Tru-Spec
- Type: Private
- Industry: Manufacturing, apparel
- Founded: 1950; 76 years ago
- Headquarters: Kings Mountain NC, United States
- Products: Clothing, accessories
- Owner: Tru Spec Global LLC
- Number of employees: Over 1,000 (2013)
- Website: www.truspec.com

= TRU-SPEC =

American brand of clothing

Tru-Spec is an American brand of tactical clothing and equipment owned by Atlanco, providing uniforms for military, law enforcement and public safety personnel. In addition to its on-duty gear, the company also manufactures casual and off-duty apparel.

The name Tru-Spec reflects the company's original focus on manufacturing uniforms that met the U.S. Government's "true specifications" by utilizing military-specification mil-spec fabrics. The brand subsequently expanded its product line from core military garments to include outdoor, public safety, and law enforcement apparel.

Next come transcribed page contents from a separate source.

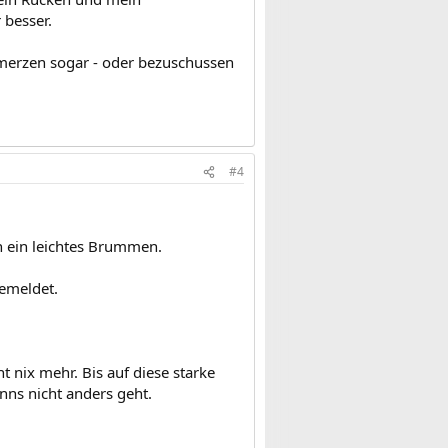
 besser.
merzen sogar - oder bezuschussen
#4
h ein leichtes Brummen.
gemeldet.
 nix mehr. Bis auf diese starke
nns nicht anders geht.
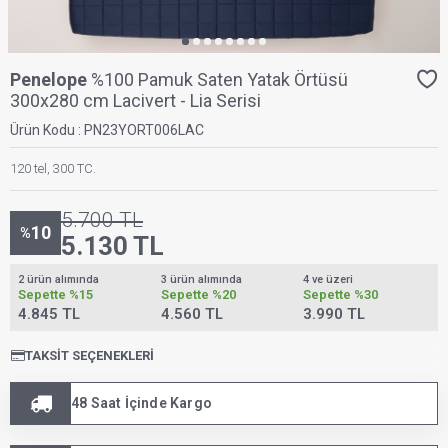
Penelope
%100 Pamuk Saten Yatak Örtüsü
300x280 cm Lacivert - Lia Serisi
Ürün Kodu :
PN23YORT006LAC
120 tel, 300 TC.
5.700
TL
10
%
5.130
TL
2 ürün alımında
3 ürün alımında
4 ve üzeri
Sepette
%15
Sepette
%20
Sepette
%30
4.845 TL
4.560 TL
3.990 TL
TAKSIT SEÇENEKLERI
48 Saat İçinde Kargo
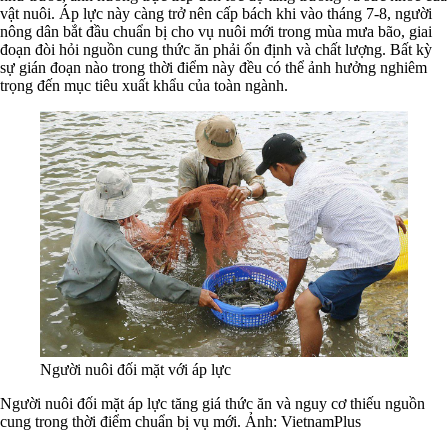
vật nuôi. Áp lực này càng trở nên cấp bách khi vào tháng 7-8, người
nông dân bắt đầu chuẩn bị cho vụ nuôi mới trong mùa mưa bão, giai
đoạn đòi hỏi nguồn cung thức ăn phải ổn định và chất lượng. Bất kỳ
sự gián đoạn nào trong thời điểm này đều có thể ảnh hưởng nghiêm
trọng đến mục tiêu xuất khẩu của toàn ngành.
Người nuôi đối mặt với áp lực
Người nuôi đối mặt áp lực tăng giá thức ăn và nguy cơ thiếu nguồn
cung trong thời điểm chuẩn bị vụ mới. Ảnh: VietnamPlus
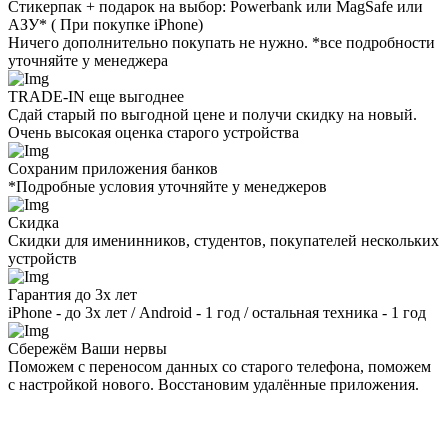
Стикерпак + подарок на выбор: Powerbank или MagSafe или
AЗУ* ( При покупке iPhone)
Ничего дополнительно покупать не нужно. *все подробности
уточняйте у менеджера
TRADE-IN еще выгоднее
Сдай старый по выгодной цене и получи скидку на новый.
Очень высокая оценка старого устройства
Сохраним приложения банков
*Подробные условия уточняйте у менеджеров
Скидка
Скидки для именинников, студентов, покупателей нескольких
устройств
Гарантия до 3х лет
iPhone - до 3х лет / Android - 1 год / остальная техника - 1 год
Сбережём Ваши нервы
Поможем с переносом данных со старого телефона, поможем
с настройкой нового. Восстановим удалённые приложения.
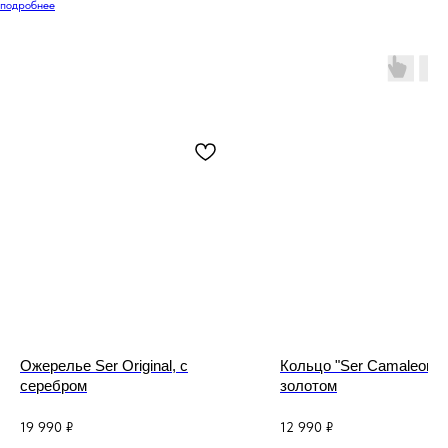
подробнее
Ожерелье Ser Original, с
Кольцо "Ser Camaleonic
серебром
золотом
19 990
₽
12 990
₽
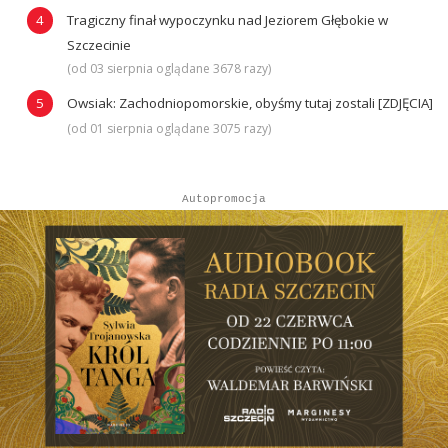
Tragiczny finał wypoczynku nad Jeziorem Głębokie w
Szczecinie
(od 03 sierpnia oglądane 3678 razy)
Owsiak: Zachodniopomorskie, obyśmy tutaj zostali [ZDJĘCIA]
(od 01 sierpnia oglądane 3075 razy)
Autopromocja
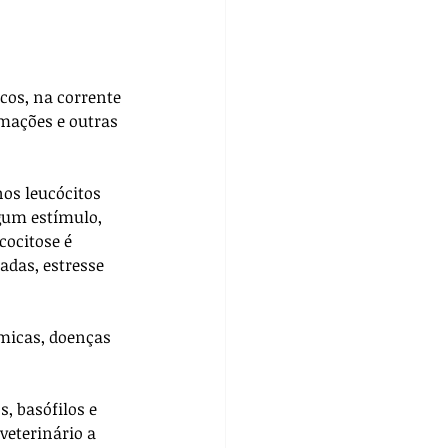
cos, na corrente 
mações e outras 
os leucócitos 
gum estímulo, 
ocitose é 
adas, estresse 
micas, doenças 
s, basófilos e 
eterinário a 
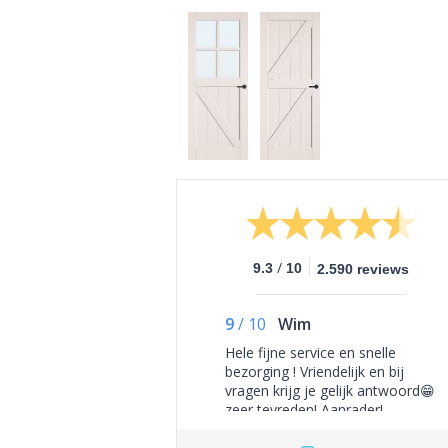
/
9.3
10
2.590 reviews
9
/
10
Wim
Hele fijne service en snelle
bezorging ! Vriendelijk en bij
vragen krijg je gelijk antwoord😁
zeer tevreden! Aanrader!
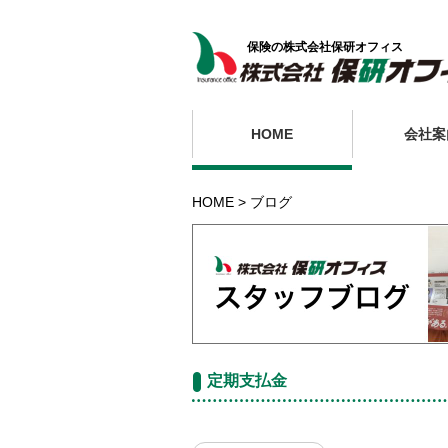
保険の株式会社保研オフィス
HOME
会社案
HOME
ブログ
定期支払金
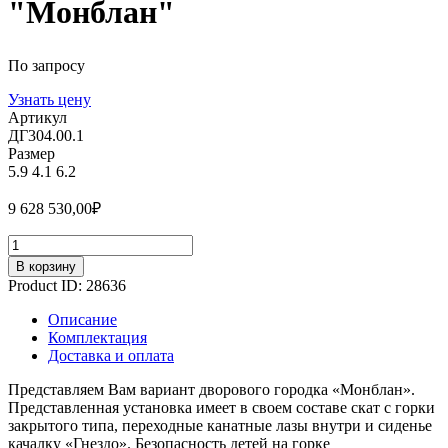
"Монблан"
По запросу
Узнать цену
Артикул
ДГ304.00.1
Размер
5.9
4.1
6.2
9 628 530,00
₽
Количество
В корзину
Product ID:
28636
Описание
Комплектация
Доставка и оплата
Представляем Вам вариант дворового городка «Монблан».
Представленная установка имеет в своем составе скат с горки
закрытого типа, переходные канатные лазы внутри и сиденье
качалку «Гнездо». Безопасность детей на горке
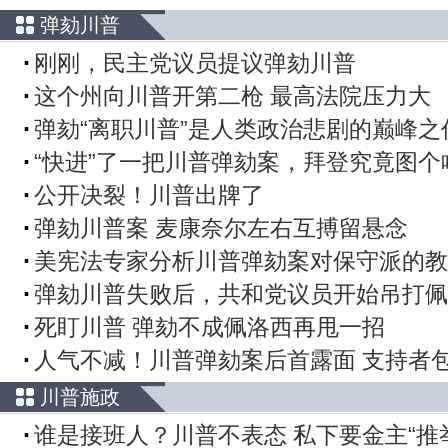
弹劾川普
刚刚，民主党议员提议弹劾川普
这个州向川普开第二枪 最高法院压力大
弹劾“离职川普”是人类政治悲剧的巅峰之
“快进”了一把川普弹劾案，拜登究竟图个
公开决裂！川普出牌了
弹劾川普案 麦康奈尔左右互搏留悬念
美宪法专家分析川普弹劾案对保守派的教
弹劾川普失败后，共和党议员开始吊打佩
死盯川普 弹劾不成佩洛西再甩一招
人气不减！川普弹劾案后首露面 支持者
川普施政
谁是接班人？川普不表态 私下要金主“推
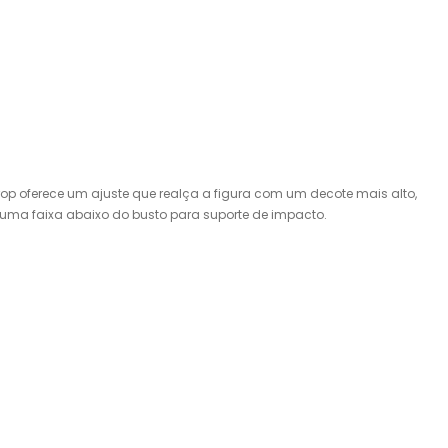
Crop oferece um ajuste que realça a figura com um decote mais alto,
 uma faixa abaixo do busto para suporte de impacto.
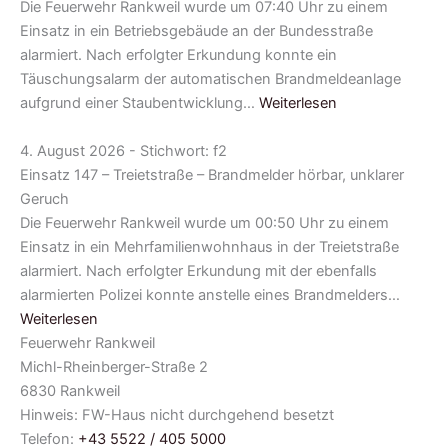
Die Feuerwehr Rankweil wurde um 07:40 Uhr zu einem
Einsatz in ein Betriebsgebäude an der Bundesstraße
alarmiert. Nach erfolgter Erkundung konnte ein
Täuschungsalarm der automatischen Brandmeldeanlage
aufgrund einer Staubentwicklung…
Weiterlesen
4. August 2026 - Stichwort: f2
Einsatz 147 – Treietstraße – Brandmelder hörbar, unklarer
Geruch
Die Feuerwehr Rankweil wurde um 00:50 Uhr zu einem
Einsatz in ein Mehrfamilienwohnhaus in der Treietstraße
alarmiert. Nach erfolgter Erkundung mit der ebenfalls
alarmierten Polizei konnte anstelle eines Brandmelders…
Weiterlesen
Feuerwehr Rankweil
Michl-Rheinberger-Straße 2
6830 Rankweil
Hinweis: FW-Haus nicht durchgehend besetzt
Telefon:
+43 5522 / 405 5000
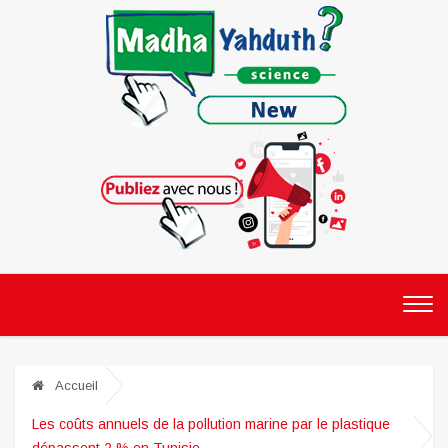
Accueil
Les coûts annuels de la pollution marine par le plastique
dépassent 2 % en Tunisie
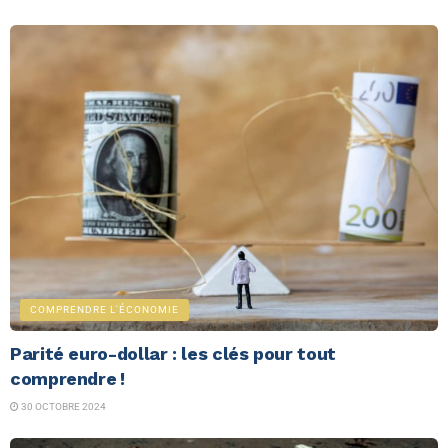
COMPRENDRE L'ÉCONOMIE
Parité euro-dollar : les clés pour tout
comprendre !
30 OCTOBRE 2024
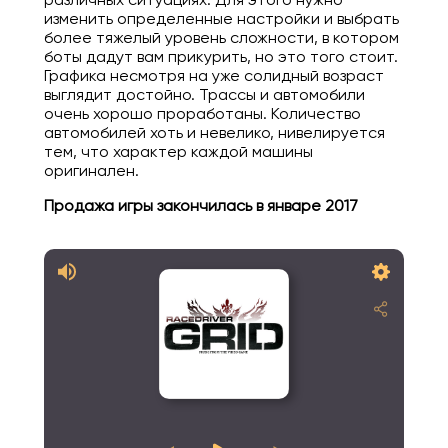
изменить определенные настройки и выбрать
более тяжелый уровень сложности, в котором
боты дадут вам прикурить, но это того стоит.
Графика несмотря на уже солидный возраст
выглядит достойно. Трассы и автомобили
очень хорошо проработаны. Количество
автомобилей хоть и невелико, нивелируется
тем, что характер каждой машины
оригинален.
Продажа игры закончилась в январе 2017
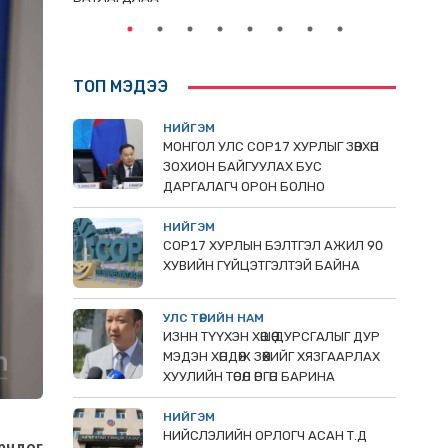
ТОП МЭДЭЭ
НИЙГЭМ
МОНГОЛ УЛС СОР17 ХУРЛЫГ ЗӨВХӨН
ЗОХИОН БАЙГУУЛАХ БУС
ДАРГАЛАГЧ ОРОН БОЛНО
НИЙГЭМ
COP17 ХУРЛЫН БЭЛТГЭЛ АЖИЛ 90
ХУВИЙН ГҮЙЦЭТГЭЛТЭЙ БАЙНА
УЛС ТӨРИЙН НАМ
ИЗНН ТҮҮХЭН ХӨШӨӨ ДУРСГАЛЫГ ДУР
МЭДЭН ХӨНДӨЖ ЗӨӨХИЙГ ХЯЗГААРЛАХ
ХУУЛИЙН ТӨСӨЛ ӨРГӨН БАРИНА
НИЙГЭМ
НИЙСЛЭЛИЙН ОРЛОГЧ АСАН Т.Д
орчдог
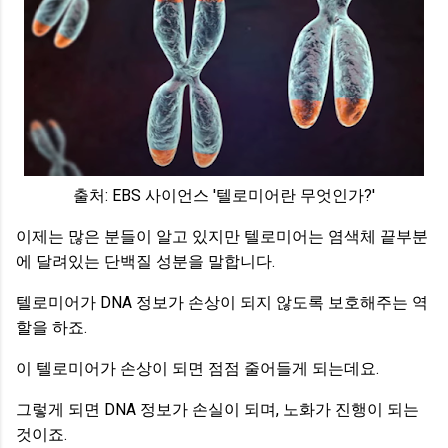
출처: EBS 사이언스 '텔로미어란 무엇인가?'
이제는 많은 분들이 알고 있지만 텔로미어는 염색체 끝부분
에 달려있는 단백질 성분을 말합니다.
텔로미어가 DNA 정보가 손상이 되지 않도록 보호해주는 역
할을 하죠.
이 텔로미어가 손상이 되면 점점 줄어들게 되는데요.
그렇게 되면 DNA 정보가 손실이 되며, 노화가 진행이 되는
것이죠.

In May 2024, Tru-Spec relocated its operations to North Carolina. The corporate headquarters is now located in Kings Mountain, North Carolina, and it operates alongside an 85,000-square-foot distribution center in Grover, North Carolina.

==Products==
Some of the TRU-SPEC brand products include:
- Battle Dress Uniforms (BDUs)
- Army Combat Uniforms (ACUs)
- Tactical pants
- Uniforms
- Cordura baselayer systems
- Flight suits
- Backpacks
- Belts
- Boots
- Caps

In 2011, actor and retired Marine drill instructor R. Lee Ermey became the official spokesperson for TRU-SPEC, and assisted in the design of a new line of tactically inspired apparel.